Jornada de convívio, dia de folga, dia de reivindicação pela dignidade do trabalho.

Atingiu a meia centena o número de convivas deste ano, a não haver mais sítio no barracão do Carlos, no coração de Trajouce. Já a muito custo se ouviria o coaxar das rãs na Ribeira ao lado (por limpar).

A caldeirada bem saborosa estava. Temperada a preceito. Regada com tinto de lavra particular.

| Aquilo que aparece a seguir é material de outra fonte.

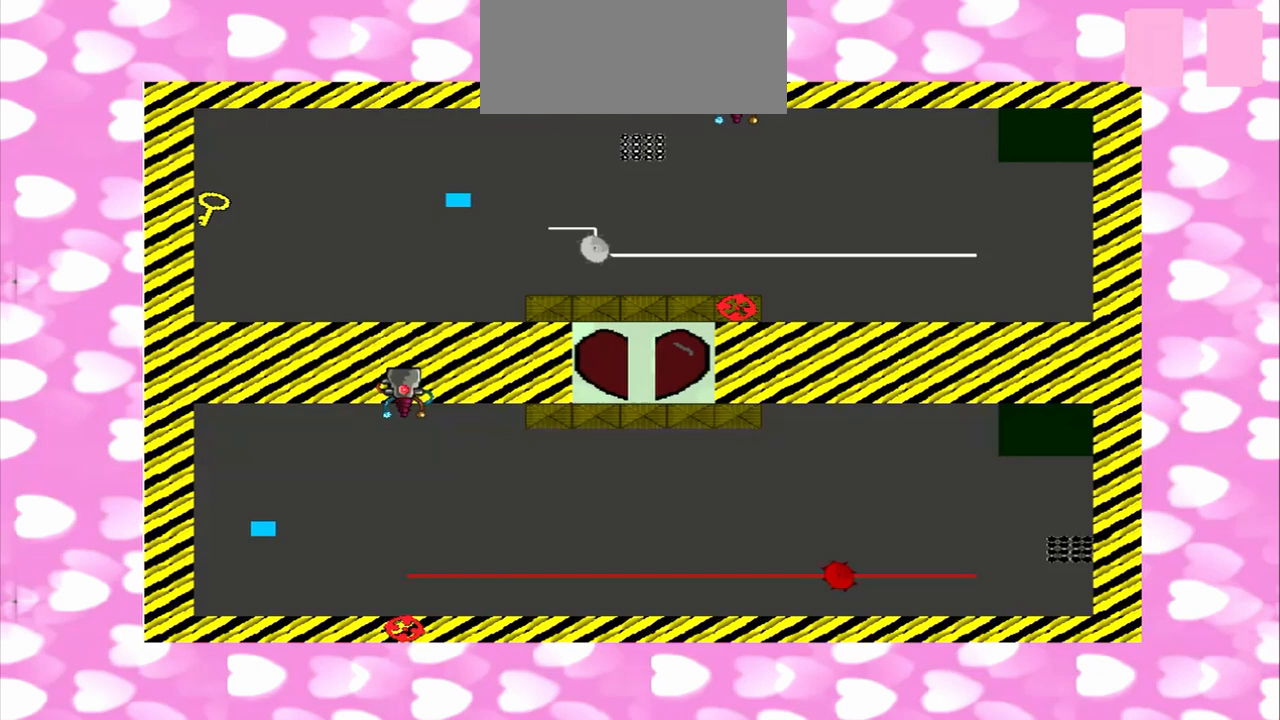
{"buttons": [], "left_stick": "left", "right_stick": "down", "events": []}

Tempo houve, porém, enquanto o bolo se não partia e as rifas para o troféu anual se compravam.

Carlos Sabido exibe o trofeu deste ano

Tempo houve para dar uma vista de olhos nas prateleiras derredor, pejadas de antiguidades que Carlos Sabido vai recebendo. Um mundo! Máquinas fotográficas, telefonias, esculturas, lustres…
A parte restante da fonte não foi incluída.